For this reason, suppliers must put great attention to thorough component testing as part of their product development. Reputable suppliers test and calculate the component resistances during product development using the so-called “finite element method”, in which the physical behaviour of the components under load is elaborately simulated and calculated. Ideally, this is supplemented by real load tests. This increases the development effort. But it is an important prerequisite for an assembly system to last the planned 25, 30 or even 40 years even under extreme conditions.

4. Precise assembly instructions

To ensure that what has been calculated also functions in practice, the system must of course be professionally assembled on the construction site. For this, precise and comprehensive documentation and assembly instructions with corresponding technical drawings are crucial – especially since the assembly is usually carried out by third party companies. These drawings not only include detailed assembly instructions. They also point out sources of error, such as the correct tightening torque of screws.

5. On the building site: Improvise – but do it right

There is hardly any outdoor PV project where the planning on the construction site can be implemented 100 percent exactly. There are almost always unforeseeable difficulties that force you to deviate from the plan in places. For example, you often come across boulders in the ground and therefore cannot place some pile-driven foundations as planned.

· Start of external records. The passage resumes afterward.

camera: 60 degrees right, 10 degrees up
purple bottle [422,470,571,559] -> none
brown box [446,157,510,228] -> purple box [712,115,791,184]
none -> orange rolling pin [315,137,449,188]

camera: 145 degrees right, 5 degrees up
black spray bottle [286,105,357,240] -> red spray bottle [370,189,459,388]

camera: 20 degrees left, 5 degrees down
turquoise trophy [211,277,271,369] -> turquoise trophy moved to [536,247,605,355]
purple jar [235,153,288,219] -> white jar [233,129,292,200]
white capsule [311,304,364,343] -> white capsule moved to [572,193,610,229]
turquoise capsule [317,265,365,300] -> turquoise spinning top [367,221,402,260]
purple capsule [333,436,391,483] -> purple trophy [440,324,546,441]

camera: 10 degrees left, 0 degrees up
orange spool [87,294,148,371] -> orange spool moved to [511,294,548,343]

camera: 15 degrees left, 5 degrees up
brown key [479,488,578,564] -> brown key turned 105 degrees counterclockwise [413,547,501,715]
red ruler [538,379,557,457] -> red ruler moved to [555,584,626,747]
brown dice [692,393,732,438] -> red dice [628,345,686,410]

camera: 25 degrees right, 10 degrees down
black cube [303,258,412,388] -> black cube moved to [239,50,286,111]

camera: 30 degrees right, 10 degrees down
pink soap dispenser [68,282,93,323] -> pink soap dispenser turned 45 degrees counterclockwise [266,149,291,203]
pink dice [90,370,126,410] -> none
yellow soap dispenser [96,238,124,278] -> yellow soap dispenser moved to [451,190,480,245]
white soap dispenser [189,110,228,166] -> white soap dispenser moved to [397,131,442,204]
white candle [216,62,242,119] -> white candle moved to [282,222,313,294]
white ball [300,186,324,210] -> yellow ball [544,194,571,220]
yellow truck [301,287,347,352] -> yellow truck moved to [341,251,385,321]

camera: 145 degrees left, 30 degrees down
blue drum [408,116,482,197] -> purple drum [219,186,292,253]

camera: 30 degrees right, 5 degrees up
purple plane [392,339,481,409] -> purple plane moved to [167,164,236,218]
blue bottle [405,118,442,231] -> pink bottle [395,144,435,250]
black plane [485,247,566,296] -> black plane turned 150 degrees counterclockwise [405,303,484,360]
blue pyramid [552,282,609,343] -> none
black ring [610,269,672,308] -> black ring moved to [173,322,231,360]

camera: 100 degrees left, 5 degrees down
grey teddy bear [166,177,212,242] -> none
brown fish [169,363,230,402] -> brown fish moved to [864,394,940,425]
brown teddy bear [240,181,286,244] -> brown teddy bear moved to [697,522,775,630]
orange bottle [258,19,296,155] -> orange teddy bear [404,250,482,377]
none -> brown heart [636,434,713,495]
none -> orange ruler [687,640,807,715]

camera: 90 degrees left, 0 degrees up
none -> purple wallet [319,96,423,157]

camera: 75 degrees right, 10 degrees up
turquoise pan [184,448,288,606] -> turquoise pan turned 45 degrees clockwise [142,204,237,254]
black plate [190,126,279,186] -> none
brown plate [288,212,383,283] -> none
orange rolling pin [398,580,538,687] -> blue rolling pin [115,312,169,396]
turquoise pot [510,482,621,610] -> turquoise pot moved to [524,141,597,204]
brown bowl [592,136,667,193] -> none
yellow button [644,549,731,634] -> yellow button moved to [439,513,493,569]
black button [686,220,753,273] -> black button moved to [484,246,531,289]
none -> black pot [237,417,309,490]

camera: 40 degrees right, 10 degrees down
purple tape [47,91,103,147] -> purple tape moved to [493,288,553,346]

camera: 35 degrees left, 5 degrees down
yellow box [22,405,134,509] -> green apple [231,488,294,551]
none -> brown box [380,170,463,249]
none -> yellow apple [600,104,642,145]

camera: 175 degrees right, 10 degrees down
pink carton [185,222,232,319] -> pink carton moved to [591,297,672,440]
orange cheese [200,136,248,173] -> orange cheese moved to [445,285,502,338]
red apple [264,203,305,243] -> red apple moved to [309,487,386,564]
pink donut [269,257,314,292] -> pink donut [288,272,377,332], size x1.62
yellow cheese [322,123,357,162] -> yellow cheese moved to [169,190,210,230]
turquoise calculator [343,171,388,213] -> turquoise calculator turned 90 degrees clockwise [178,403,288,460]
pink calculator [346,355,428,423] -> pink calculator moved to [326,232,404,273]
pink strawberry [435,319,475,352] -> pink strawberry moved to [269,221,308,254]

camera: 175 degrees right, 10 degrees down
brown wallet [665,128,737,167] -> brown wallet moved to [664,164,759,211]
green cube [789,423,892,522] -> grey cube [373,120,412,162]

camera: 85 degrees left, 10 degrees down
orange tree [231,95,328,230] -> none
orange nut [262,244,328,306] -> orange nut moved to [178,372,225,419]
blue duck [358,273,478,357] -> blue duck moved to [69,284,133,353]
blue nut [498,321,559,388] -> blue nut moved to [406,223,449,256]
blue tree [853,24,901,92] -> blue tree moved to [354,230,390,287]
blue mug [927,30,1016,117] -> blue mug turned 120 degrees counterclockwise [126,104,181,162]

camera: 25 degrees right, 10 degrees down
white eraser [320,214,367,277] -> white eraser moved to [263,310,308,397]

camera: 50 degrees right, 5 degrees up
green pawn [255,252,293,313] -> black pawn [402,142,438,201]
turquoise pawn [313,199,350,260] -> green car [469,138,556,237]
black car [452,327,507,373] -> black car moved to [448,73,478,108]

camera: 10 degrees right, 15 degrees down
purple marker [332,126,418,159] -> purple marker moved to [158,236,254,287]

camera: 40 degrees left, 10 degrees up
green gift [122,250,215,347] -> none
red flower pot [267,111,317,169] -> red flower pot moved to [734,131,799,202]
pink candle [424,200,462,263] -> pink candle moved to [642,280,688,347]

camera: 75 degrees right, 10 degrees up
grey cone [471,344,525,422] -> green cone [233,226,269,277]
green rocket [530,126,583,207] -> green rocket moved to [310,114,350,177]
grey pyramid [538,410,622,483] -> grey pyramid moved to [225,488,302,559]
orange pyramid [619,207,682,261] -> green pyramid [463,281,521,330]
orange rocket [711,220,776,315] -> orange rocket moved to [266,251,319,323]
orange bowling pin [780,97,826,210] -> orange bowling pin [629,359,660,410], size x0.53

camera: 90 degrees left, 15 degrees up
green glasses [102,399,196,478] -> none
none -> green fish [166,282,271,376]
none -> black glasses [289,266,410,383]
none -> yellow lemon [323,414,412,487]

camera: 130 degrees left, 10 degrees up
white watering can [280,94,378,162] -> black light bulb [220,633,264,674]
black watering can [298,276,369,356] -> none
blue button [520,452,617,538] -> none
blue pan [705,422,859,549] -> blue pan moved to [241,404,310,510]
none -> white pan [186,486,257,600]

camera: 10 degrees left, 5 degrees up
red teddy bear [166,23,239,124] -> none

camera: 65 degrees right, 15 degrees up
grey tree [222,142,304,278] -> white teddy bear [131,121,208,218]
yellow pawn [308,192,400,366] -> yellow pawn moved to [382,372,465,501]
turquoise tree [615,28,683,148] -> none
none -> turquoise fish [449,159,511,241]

It is therefore important to have a certain ability to improvise on the construction site – but in such a way that the statics are still guaranteed. This is ensured by a responsive and experienced “after-sales support” by the installation manufacturer. Ideally, the same technicians who were already involved in the planning take care of the calculation and implementation of alternative solutions.

Even in temperate zones, structural failures due to high wind loads occur time and again.

6. Can turn into a static problem: Corrosion

The tropics are not only an extreme region with regard to possible wind loads. The atmosphere is also more aggressive for steel components than in almost any other place on earth. For one thing, the air in coastal areas has a very high chloride content, which massively promotes and accelerates corrosion. In addition, there is high humidity, and condensation often forms on the components in the morning and evening. In coastal locations, both phenomena occur simultaneously – an extreme stress for metal parts.

Conventional corrosion protection only lasts a few years under such extreme conditions. Once the coating is “off”, there is a risk of pitting and even failure of individual components. This shows that durability is more important in the tropics than elsewhere. In tropical regions with strong winds, a particularly durable and resistant corrosion protection that can cope with these aggressive conditions is therefore a must.

High humidity and a high chloride content in the atmosphere increase the risk of corrosion in the tropics.

Solid mounting system secures investment

PV systems in tropical regions have above-average yields. At the same time, they are exposed to above-average risks – from hurricanes, heavy rain, humidity and corrosion. Investors and project developers should therefore pay close attention when selecting and planning the mounting system. A simple calculation shows why this is worthwhile: the mounting system accounts for only about 10 percent of the total investment, the modules for about 70 percent. Whoever sets the wrong priorities here risks an expensive shambles.